I thought this was a fun idea … so I created it*
It’s at a very early ‘just working’ stage and needs a lot of refinement and additional options and potentially some click functionality:
https://github.com/merefield/discourse-word-cloud
It adds a link on your Hamburger Menu.
be aware that currently it builds the word stats from all Posts, regardless of type and location. This could effectively act as a very-round-the-houses mild privacy leak (might need some additional safeguards to exclude words from posts in private areas). You have to be logged in to see it and access the data though … and the words are rendered as SVG’s … and it only shows the top x hundred words, so unlikely to be much of a concern to most sites. I’ll work on that to make it more secure, but this way the query runs very fast.
Enjoy.
*It leverages some pretty nifty existing libraries which I’ve credited in the repo. Shout out to @DiscourseMetrics whose query I leveraged.

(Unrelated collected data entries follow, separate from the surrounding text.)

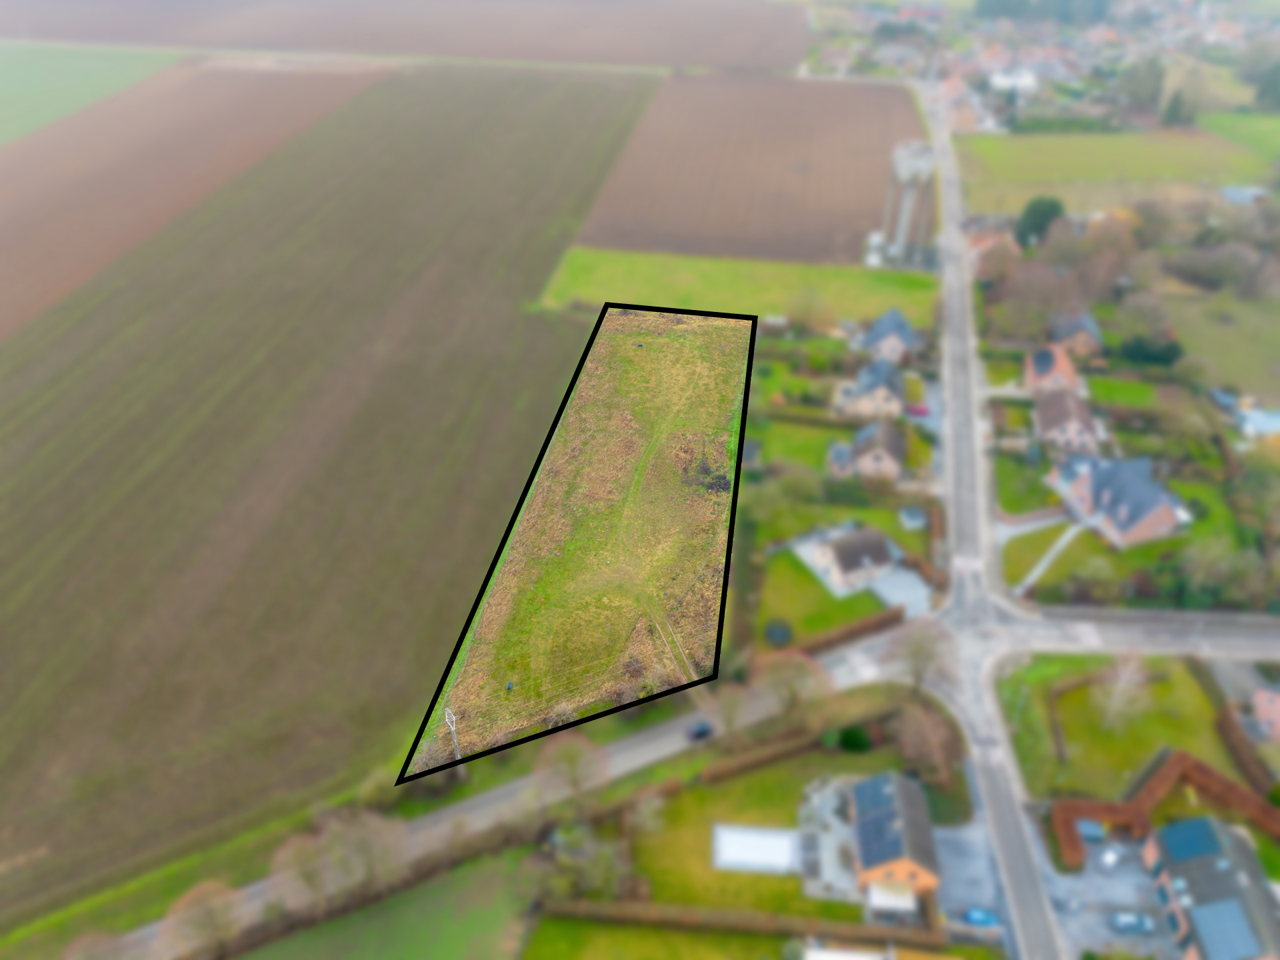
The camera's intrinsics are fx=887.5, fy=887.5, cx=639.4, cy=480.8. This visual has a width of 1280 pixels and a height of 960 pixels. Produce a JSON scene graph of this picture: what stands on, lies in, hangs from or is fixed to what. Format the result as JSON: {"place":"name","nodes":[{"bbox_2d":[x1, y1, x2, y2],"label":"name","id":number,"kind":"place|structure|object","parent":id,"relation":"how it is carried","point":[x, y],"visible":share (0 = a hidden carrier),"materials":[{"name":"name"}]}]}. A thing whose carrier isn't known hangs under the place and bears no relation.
{"place":"outdoors","nodes":[
{"label":"outdoors","id":0,"kind":"place"},
{"bbox_2d":[0,42,182,143],"label":"green field","id":1,"kind":"structure","parent":0,"point":[9,95],"materials":[{"name":"green plant"}]},
{"bbox_2d":[0,57,387,338],"label":"plowed field","id":2,"kind":"structure","parent":0,"point":[6,243],"materials":[{"name":"brown soil"}]},
{"bbox_2d":[0,64,658,919],"label":"plowed field","id":3,"kind":"structure","parent":0,"point":[521,315],"materials":[{"name":"brown soil"}]},
{"bbox_2d":[228,844,537,959],"label":"lawn","id":4,"kind":"structure","parent":0,"point":[443,883],"materials":[{"name":"green plant"}]},
{"bbox_2d":[1,0,805,73],"label":"plowed field","id":5,"kind":"structure","parent":0,"point":[709,60],"materials":[{"name":"brown soil"}]},
{"bbox_2d":[122,624,913,959],"label":"road","id":6,"kind":"structure","parent":0,"point":[663,738],"materials":[{"name":"grey asphalt"}]},
{"bbox_2d":[686,721,713,740],"label":"car","id":7,"kind":"object","parent":6,"relation":"on","point":[703,730],"visible":0.9,"materials":[{"name":"black"}]},
{"bbox_2d":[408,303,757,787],"label":"grass field","id":8,"kind":"structure","parent":0,"point":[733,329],"materials":[{"name":"green plant"}]},
{"bbox_2d":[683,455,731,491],"label":"shrub","id":9,"kind":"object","parent":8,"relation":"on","point":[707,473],"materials":[{"name":"plant"}]},
{"bbox_2d":[522,916,786,959],"label":"lawn","id":10,"kind":"structure","parent":0,"point":[685,937],"materials":[{"name":"green plant"}]},
{"bbox_2d":[534,248,938,323],"label":"grass field","id":11,"kind":"structure","parent":0,"point":[883,286],"materials":[{"name":"green plant"}]},
{"bbox_2d":[576,742,922,916],"label":"lawn","id":12,"kind":"structure","parent":0,"point":[703,789],"materials":[{"name":"green plant"}]},
{"bbox_2d":[532,821,634,901],"label":"tree","id":13,"kind":"object","parent":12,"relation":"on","point":[584,864],"visible":0.92,"materials":[{"name":"green plant"}]},
{"bbox_2d":[625,790,667,835],"label":"tree","id":14,"kind":"object","parent":12,"relation":"on","point":[650,808],"visible":0.96,"materials":[{"name":"plant"}]},
{"bbox_2d":[712,823,800,873],"label":"swimming pool","id":15,"kind":"structure","parent":12,"relation":"on","point":[783,848],"materials":[{"name":"white"}]},
{"bbox_2d":[837,724,871,752],"label":"shrub","id":16,"kind":"object","parent":12,"relation":"on","point":[857,741],"visible":0.86,"materials":[{"name":"green plant"}]},
{"bbox_2d":[570,73,929,266],"label":"plowed field","id":17,"kind":"structure","parent":0,"point":[865,221],"materials":[{"name":"brown soil"}]},
{"bbox_2d":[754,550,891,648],"label":"lawn","id":18,"kind":"structure","parent":0,"point":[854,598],"materials":[{"name":"green plant"}]},
{"bbox_2d":[764,619,793,646],"label":"trampoline","id":19,"kind":"object","parent":18,"relation":"on","point":[775,635],"visible":0.91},
{"bbox_2d":[795,774,860,902],"label":"patio","id":20,"kind":"structure","parent":0,"point":[839,869],"materials":[{"name":"grey concrete"}]},
{"bbox_2d":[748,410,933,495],"label":"property","id":21,"kind":"structure","parent":0,"point":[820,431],"materials":[{"name":"green plant"}]},
{"bbox_2d":[801,523,898,595],"label":"house","id":22,"kind":"structure","parent":0,"point":[878,555],"materials":[{"name":"stone"}]},
{"bbox_2d":[825,420,905,484],"label":"house","id":23,"kind":"structure","parent":0,"point":[883,455],"materials":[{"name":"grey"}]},
{"bbox_2d":[833,352,905,418],"label":"house","id":24,"kind":"structure","parent":0,"point":[862,385],"materials":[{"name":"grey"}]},
{"bbox_2d":[858,307,921,364],"label":"house","id":25,"kind":"structure","parent":0,"point":[886,318],"materials":[{"name":"grey"}]},
{"bbox_2d":[848,770,941,900],"label":"house","id":26,"kind":"structure","parent":0,"point":[923,872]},
{"bbox_2d":[854,778,907,867],"label":"solar panel","id":27,"kind":"object","parent":26,"relation":"on","point":[881,829],"visible":0.9,"materials":[{"name":"blue glass"}]},
{"bbox_2d":[865,880,917,914],"label":"awning","id":28,"kind":"object","parent":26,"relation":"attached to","point":[910,905],"visible":0.83,"materials":[{"name":"white"}]},
{"bbox_2d":[864,140,935,269],"label":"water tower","id":29,"kind":"structure","parent":0,"point":[905,168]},
{"bbox_2d":[868,566,931,616],"label":"driveway","id":30,"kind":"structure","parent":0,"point":[889,595],"materials":[{"name":"grey concrete"}]},
{"bbox_2d":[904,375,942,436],"label":"driveway","id":31,"kind":"structure","parent":0,"point":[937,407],"materials":[{"name":"grey concrete"}]},
{"bbox_2d":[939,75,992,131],"label":"house","id":32,"kind":"structure","parent":0,"point":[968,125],"materials":[{"name":"brick"}]},
{"bbox_2d":[931,810,1010,937],"label":"driveway","id":33,"kind":"structure","parent":0,"point":[987,883],"materials":[{"name":"grey concrete"}]},
{"bbox_2d":[960,906,998,927],"label":"blue car","id":34,"kind":"object","parent":33,"relation":"on","point":[979,915],"visible":0.98,"materials":[{"name":"blue metal"}]},
{"bbox_2d":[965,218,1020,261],"label":"house","id":35,"kind":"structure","parent":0,"point":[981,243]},
{"bbox_2d":[918,85,1069,959],"label":"road","id":36,"kind":"structure","parent":0,"point":[1029,861],"materials":[{"name":"grey asphalt"}]},
{"bbox_2d":[988,68,1039,95],"label":"house","id":37,"kind":"structure","parent":0,"point":[1024,76],"materials":[{"name":"white"}]},
{"bbox_2d":[991,448,1063,516],"label":"lawn","id":38,"kind":"structure","parent":0,"point":[1011,504],"materials":[{"name":"green plant"}]},
{"bbox_2d":[1013,518,1083,596],"label":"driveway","id":39,"kind":"structure","parent":0,"point":[1043,566],"materials":[{"name":"concrete"}]},
{"bbox_2d":[1024,343,1085,396],"label":"house","id":40,"kind":"structure","parent":0,"point":[1043,367],"materials":[{"name":"brick"}]},
{"bbox_2d":[1032,382,1100,454],"label":"house","id":41,"kind":"structure","parent":0,"point":[1045,418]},
{"bbox_2d":[1047,309,1103,358],"label":"house","id":42,"kind":"structure","parent":0,"point":[1067,329],"materials":[{"name":"brick"}]},
{"bbox_2d":[1040,829,1175,959],"label":"parking lot","id":43,"kind":"structure","parent":0,"point":[1095,881],"materials":[{"name":"grey concrete"}]},
{"bbox_2d":[1075,818,1106,843],"label":"car","id":44,"kind":"object","parent":43,"relation":"on","point":[1087,829],"visible":0.81,"materials":[{"name":"metal"}]},
{"bbox_2d":[1098,845,1122,870],"label":"car","id":45,"kind":"object","parent":43,"relation":"on","point":[1109,859],"visible":0.98,"materials":[{"name":"white"}]},
{"bbox_2d":[1107,910,1155,934],"label":"car","id":46,"kind":"object","parent":43,"relation":"on","point":[1127,923],"visible":0.99,"materials":[{"name":"metal"}]},
{"bbox_2d":[956,128,1275,215],"label":"field","id":47,"kind":"structure","parent":0,"point":[1095,176],"materials":[{"name":"green plant"}]},
{"bbox_2d":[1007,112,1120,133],"label":"hedge","id":48,"kind":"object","parent":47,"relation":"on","point":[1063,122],"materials":[{"name":"green plant"}]},
{"bbox_2d":[1045,452,1190,548],"label":"house","id":49,"kind":"structure","parent":0,"point":[1159,512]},
{"bbox_2d":[996,652,1244,802],"label":"lawn","id":50,"kind":"structure","parent":0,"point":[1193,697],"materials":[{"name":"green plant"}]},
{"bbox_2d":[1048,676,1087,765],"label":"hedge","id":51,"kind":"object","parent":50,"relation":"on","point":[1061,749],"visible":0.95,"materials":[{"name":"brown plant"}]},
{"bbox_2d":[1092,652,1153,732],"label":"bare tree","id":52,"kind":"object","parent":50,"relation":"on","point":[1125,676],"visible":0.99,"materials":[{"name":"white plant"}]},
{"bbox_2d":[1082,374,1161,408],"label":"lawn","id":53,"kind":"structure","parent":0,"point":[1119,391],"materials":[{"name":"green plant"}]},
{"bbox_2d":[980,602,1279,660],"label":"road","id":54,"kind":"structure","parent":0,"point":[1109,617],"materials":[{"name":"grey asphalt"}]},
{"bbox_2d":[998,464,1262,607],"label":"lawn","id":55,"kind":"structure","parent":0,"point":[1167,544],"materials":[{"name":"green plant"}]},
{"bbox_2d":[1140,817,1279,959],"label":"house","id":56,"kind":"structure","parent":0,"point":[1165,843],"materials":[{"name":"grey"}]},
{"bbox_2d":[1160,818,1223,860],"label":"solar panel","id":57,"kind":"object","parent":56,"relation":"on","point":[1196,845],"visible":0.94,"materials":[{"name":"blue"}]},
{"bbox_2d":[1186,898,1259,956],"label":"solar panel","id":58,"kind":"object","parent":56,"relation":"on","point":[1209,913],"visible":0.96,"materials":[{"name":"blue"}]},
{"bbox_2d":[1162,290,1279,401],"label":"field","id":59,"kind":"structure","parent":0,"point":[1212,353],"materials":[{"name":"green plant"}]},
{"bbox_2d":[1198,111,1279,162],"label":"field","id":60,"kind":"structure","parent":0,"point":[1228,133],"materials":[{"name":"green plant"}]},
{"bbox_2d":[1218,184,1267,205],"label":"shed","id":61,"kind":"structure","parent":0,"point":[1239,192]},
{"bbox_2d":[1234,406,1279,441],"label":"building","id":62,"kind":"structure","parent":0,"point":[1257,429],"materials":[{"name":"white"}]},
{"bbox_2d":[1251,682,1279,742],"label":"house","id":63,"kind":"structure","parent":0,"point":[1276,705],"materials":[{"name":"brick"}]},
{"label":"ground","id":64,"kind":"structure","parent":0},
{"bbox_2d":[60,930,133,959],"label":"tree","id":65,"kind":"object","parent":64,"relation":"on","point":[73,958],"visible":0.97,"materials":[{"name":"plant"}]},
{"bbox_2d":[159,879,247,956],"label":"tree","id":66,"kind":"object","parent":64,"relation":"on","point":[187,902],"visible":0.97,"materials":[{"name":"brown plant"}]},
{"bbox_2d":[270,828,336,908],"label":"tree","id":67,"kind":"object","parent":64,"relation":"on","point":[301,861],"visible":0.76,"materials":[{"name":"plant"}]},
{"bbox_2d":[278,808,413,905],"label":"tree","id":68,"kind":"object","parent":64,"relation":"on","point":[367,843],"visible":0.97,"materials":[{"name":"plant"}]},
{"bbox_2d":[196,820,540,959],"label":"hedge","id":69,"kind":"object","parent":64,"relation":"on","point":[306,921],"visible":0.74,"materials":[{"name":"brown plant"}]},
{"bbox_2d":[442,707,462,762],"label":"utility pole","id":70,"kind":"object","parent":64,"relation":"on","point":[449,711],"visible":0.62,"materials":[{"name":"white metal"}]},
{"bbox_2d":[534,732,608,801],"label":"tree","id":71,"kind":"object","parent":64,"relation":"on","point":[571,759],"visible":0.98,"materials":[{"name":"plant"}]},
{"bbox_2d":[709,684,751,736],"label":"tree","id":72,"kind":"object","parent":64,"relation":"on","point":[730,708],"visible":0.95,"materials":[{"name":"plant"}]},
{"bbox_2d":[537,897,945,948],"label":"hedge","id":73,"kind":"object","parent":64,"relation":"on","point":[756,918],"visible":0.84,"materials":[{"name":"brown plant"}]},
{"bbox_2d":[750,649,828,716],"label":"tree","id":74,"kind":"object","parent":64,"relation":"on","point":[799,671],"visible":0.94,"materials":[{"name":"plant"}]},
{"bbox_2d":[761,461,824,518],"label":"tree","id":75,"kind":"object","parent":64,"relation":"on","point":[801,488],"visible":0.97,"materials":[{"name":"green plant"}]},
{"bbox_2d":[702,697,900,781],"label":"hedge","id":76,"kind":"object","parent":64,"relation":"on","point":[727,770],"visible":0.75,"materials":[{"name":"brown plant"}]},
{"bbox_2d":[786,286,831,332],"label":"tree","id":77,"kind":"object","parent":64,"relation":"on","point":[815,310],"visible":0.98,"materials":[{"name":"plant"}]},
{"bbox_2d":[794,605,901,654],"label":"hedge","id":78,"kind":"object","parent":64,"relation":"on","point":[865,625],"visible":0.72,"materials":[{"name":"brown plant"}]},
{"bbox_2d":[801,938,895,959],"label":"house","id":79,"kind":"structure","parent":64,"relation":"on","point":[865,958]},
{"bbox_2d":[899,506,927,528],"label":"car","id":80,"kind":"object","parent":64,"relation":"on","point":[913,520],"visible":0.96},
{"bbox_2d":[906,402,930,416],"label":"car","id":81,"kind":"object","parent":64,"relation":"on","point":[921,410],"visible":0.86,"materials":[{"name":"red metal"}]},
{"bbox_2d":[884,618,955,693],"label":"tree","id":82,"kind":"object","parent":64,"relation":"on","point":[918,652],"visible":0.93,"materials":[{"name":"plant"}]},
{"bbox_2d":[888,701,961,785],"label":"tree","id":83,"kind":"object","parent":64,"relation":"on","point":[926,733],"visible":0.92,"materials":[{"name":"brown plant"}]},
{"bbox_2d":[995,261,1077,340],"label":"tree","id":84,"kind":"object","parent":64,"relation":"on","point":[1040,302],"visible":0.92,"materials":[{"name":"brown plant"}]},
{"bbox_2d":[1015,196,1064,248],"label":"tree","id":85,"kind":"object","parent":64,"relation":"on","point":[1045,211],"visible":0.75,"materials":[{"name":"green plant"}]},
{"bbox_2d":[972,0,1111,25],"label":"tree","id":86,"kind":"object","parent":64,"relation":"on","point":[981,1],"visible":0.84,"materials":[{"name":"green plant"}]},
{"bbox_2d":[1075,213,1141,298],"label":"tree","id":87,"kind":"object","parent":64,"relation":"on","point":[1098,237],"visible":0.88,"materials":[{"name":"brown plant"}]},
{"bbox_2d":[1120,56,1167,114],"label":"tree","id":88,"kind":"object","parent":64,"relation":"on","point":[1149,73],"visible":0.89,"materials":[{"name":"plant"}]},
{"bbox_2d":[1113,290,1177,353],"label":"tree","id":89,"kind":"object","parent":64,"relation":"on","point":[1130,310],"visible":0.96,"materials":[{"name":"plant"}]},
{"bbox_2d":[1118,336,1183,365],"label":"shrub","id":90,"kind":"object","parent":64,"relation":"on","point":[1170,356],"visible":0.81,"materials":[{"name":"green plant"}]},
{"bbox_2d":[1050,750,1279,869],"label":"hedge","id":91,"kind":"object","parent":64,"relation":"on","point":[1159,781],"visible":0.8,"materials":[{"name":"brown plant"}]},
{"bbox_2d":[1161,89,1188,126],"label":"tree","id":92,"kind":"object","parent":64,"relation":"on","point":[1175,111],"visible":0.82,"materials":[{"name":"green plant"}]},
{"bbox_2d":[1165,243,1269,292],"label":"tree","id":93,"kind":"object","parent":64,"relation":"on","point":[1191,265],"visible":0.98,"materials":[{"name":"plant"}]},
{"bbox_2d":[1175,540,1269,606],"label":"tree","id":94,"kind":"object","parent":64,"relation":"on","point":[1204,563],"visible":0.96,"materials":[{"name":"green plant"}]},
{"bbox_2d":[1214,706,1277,799],"label":"hedge","id":95,"kind":"object","parent":64,"relation":"on","point":[1225,730],"visible":0.91,"materials":[{"name":"brown plant"}]},
{"bbox_2d":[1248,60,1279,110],"label":"tree","id":96,"kind":"object","parent":64,"relation":"on","point":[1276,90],"visible":0.95,"materials":[{"name":"green plant"}]}
]}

very cool. i think you would also want to not include certain words in the word cloud?
Sure, it needs a whole load of sensible exclusions and the regexes need work to get rid of markdown formatting etc. whilst not making it overly complicated. This is just a start. I’ve just added some colour.
Just to be clear though it’s awesome lol
Added a localised list of ignore words:
https://github.com/merefield/discourse-word-cloud/commit/066529ed048b004d6f9c6859697cde6aed24a9fd
which should make results a little more interesting …
I’ve also added a lot of sanitising logic, so the result is much better.
Nice! I like this effort. Nice job. If I could request features:
/wordcloud/category
Here’s how it looks on my neighborhood forum.
Great feedback, thanks, and some good ideas!
Yes that sounds like a good approach. 3 metres deep in client work atm but will look at Category selection for next update.
Category selection is in:
https://github.com/merefield/discourse-word-cloud/commit/0777adc19516688ec651f3c1439b981dc8367ec0
If you select no Category (default) you get a scan of all forum Posts (PMs and all). If you add just one Category, word stats are restricted to that etc.
As are humungous improvements to the regex’s ( ) which now clean up the ‘raws’ nicely and get rid of most if not all the Markdown.
NB Word stats are updated every hour now (which is probably still excessive, but for the time being makes it easier to checkout changes in Production as we go through a lot of initial code evolution).
NB#2 I’ve not yet considered other languages here beyond English (it’s certainly not tested). The current word manipulation may not work well in some languages. Suggestions & PR’s welcome.
Cool! Here’s an updated wordle just including the most relevant categories.
Mine is a small community and still fairly new. To be honest, though, the info presented in the wordle looks pretty but is not especially meaningful or useful. I guess it could be used as a visual in a retrospective topic about the community or something along those lines. Would be fun to see more examples of how people use this.
Some of the included words are common and meaningless, e.g. youd, off, got, add etc. I wonder if the “word cloud ignore portion” setting (which is 100 for me, the default) is doing its job? Or maybe there is another/better list of words to ignore?
Yeah, happy to consider a larger list (I’d found a 200 word list here, but deferred to wikipedia as a more ‘authoritative source’)
OK i’ve:
NB if there are still words you want to exclude, just add them to the beginning of:
like i’ve done here (eg. ‘ive’, ‘its’, ‘topic’, ‘post’)
to see the impact of any changes more quickly, simply re-trigger the job from Sidekiq:
That’s it for a while I suggest. I may create a dedicated Topic.
OK, you might like this:
https://github.com/merefield/discourse-word-cloud/commit/84770618bec7e17457faff2b31a54aa894ee5743
Update: I’ve now simplified the ignore list arrangement so there’s no longer a setting for ‘portion’ of ignore list employed, you simply have to delete or add words to the ignore list using the native localised setting:
https://github.com/merefield/discourse-word-cloud/commit/074e0902269e752c11c3c29018f8c68c813327d3
do we need to uninstall old version to get this?
You should only need to upgrade the plugin. Having issues?
i apologize we figured it out.
No problem at all